Before tomorrow's interview, do some cold, hard math.

  • The Cost of Leaving: Calculate exactly how much money you lose by walking away early. Add the severance pay to the one month of salary you’d still earn.

  • The Opportunity Cost: If you take the teller job, you lose the severance and you lose the 40+ hours a week you could have spent networking and applying for insurance roles.

  • The "Treadmill" Effect: Once you start a new job, your energy for the "real" job search often drops by 50-70%. You’ll be tired, learning a new system, and tied to a desk during business hours when recruiters usually call.

2. The Insurance Market Reality

The insurance industry loves insurance people. If you have "a lot of experience" in backend business operations, you have a valuable, niche skill set.

  • Why the "No Luck" so far? It could be your resume or your search strategy. In Canada (and globally), insurance is currently leaning heavily into digital transformation and automation.

  • The Bridge: Instead of a bank teller role, have you looked at Third Party Administrators (TPAs) or Brokerages? They often need ops people and are more flexible than the "Big 5" carriers.

3. The "Strategic Wait" Approach

If you stay at your current job, you get:

  1. Full Salary for the next month.

  2. The Severance Check (your "runway").

  3. Unemployment Insurance (UI) eligibility (since it’s a layoff, not a quit).

  4. Time.

If you have 2–3 months of savings plus severance plus UI, you likely have a 4–6 month window to find an insurance job. In professional operations, the average hiring cycle is 6–10 weeks. You are statistically likely to find something in your field within that window.

4. How to handle tomorrow’s interview

Go to the interview. It is great practice. But use it to audit the job:

  • The Schedule: Is it a strict 9–5, or do they expect Saturdays? (Saturdays kill your soul if you aren't interested in the field).

  • The Commute: Is it close? If you take it, it needs to be as low-friction as possible.

  • The Vibe: Does the manager seem like they’ll micromanage you? (Micromanagement in a job you already dislike is a recipe for a burnout-induced quit).


My Recommendation

Don't abandon the severance for a lateral-pay job you already know you’ll hate.

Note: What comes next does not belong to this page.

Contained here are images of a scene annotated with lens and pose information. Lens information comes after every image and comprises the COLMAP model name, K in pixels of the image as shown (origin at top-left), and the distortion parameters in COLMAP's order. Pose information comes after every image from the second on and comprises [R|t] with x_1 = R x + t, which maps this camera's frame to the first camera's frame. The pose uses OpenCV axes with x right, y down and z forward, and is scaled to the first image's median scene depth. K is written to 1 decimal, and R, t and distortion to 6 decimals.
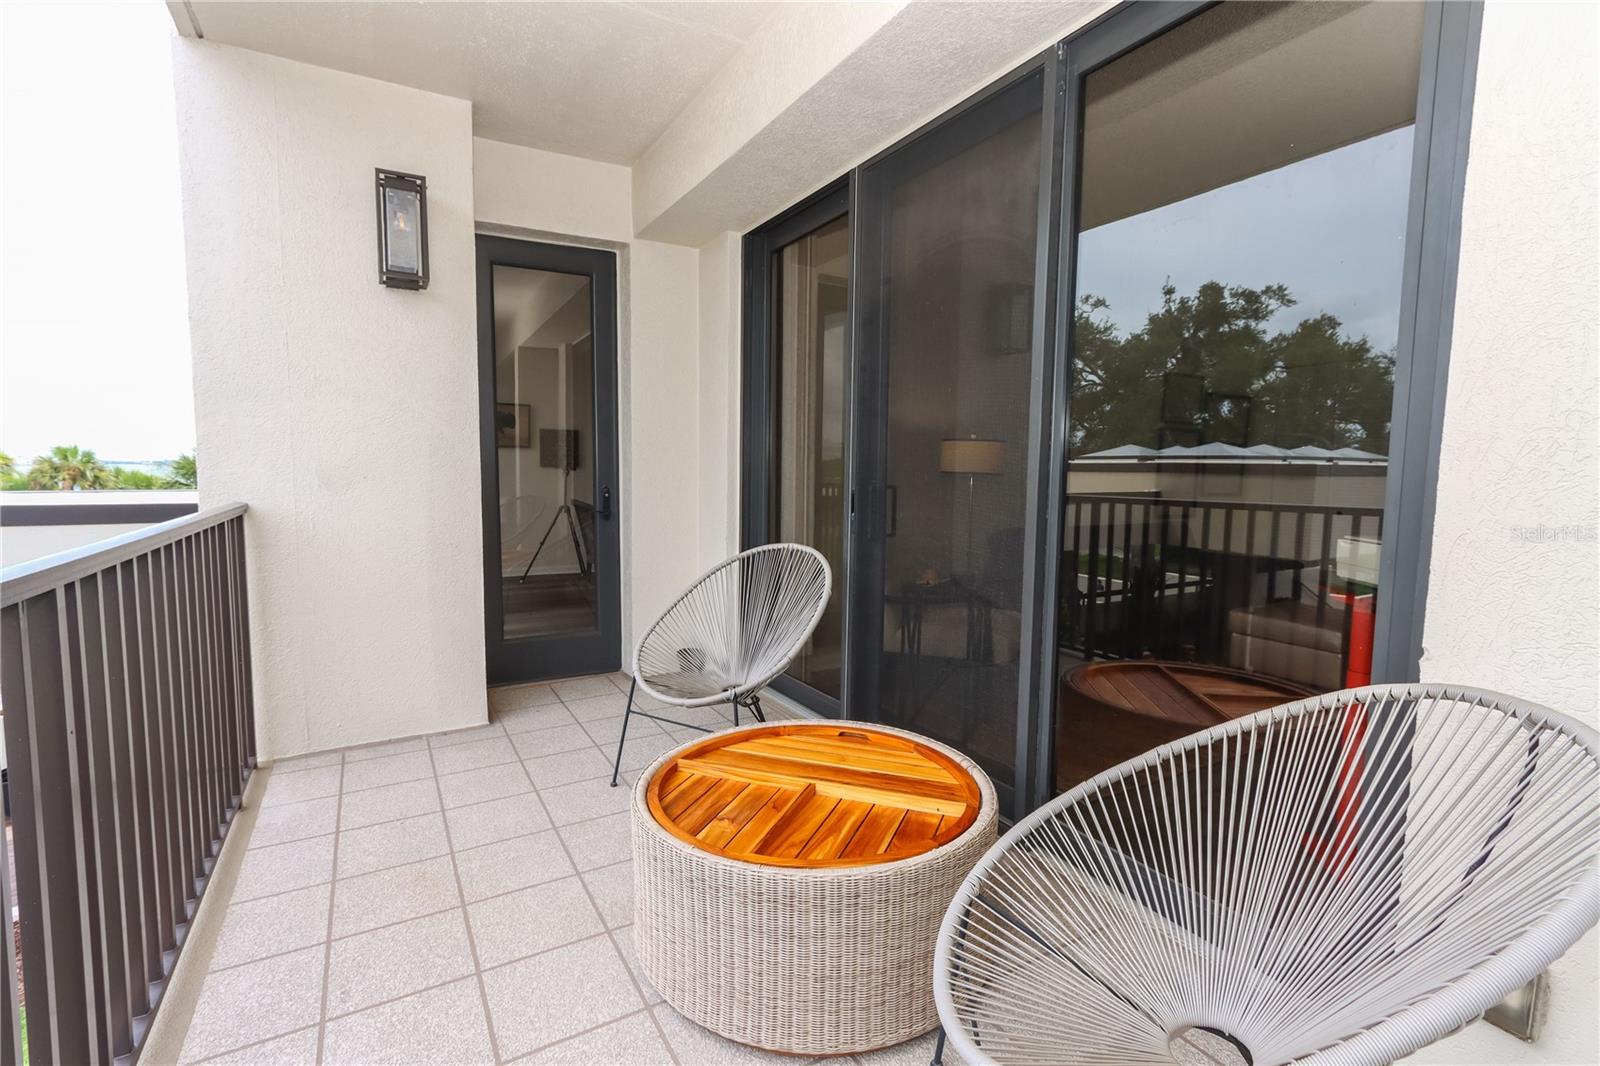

Bank teller roles are high-turnover and always available. If things get truly desperate three months from now, there will be another bank teller (or similar retail) opening. However, your severance package is a one-time cash injection that buys you the freedom to find a role that actually fits your 30s-and-beyond career trajectory.

The "In-Between" Option: If you finish your month, take your severance, and then still don't have a lead, you can apply for the bank job then. You’ll have the cash in your pocket and the time to have done a proper search first.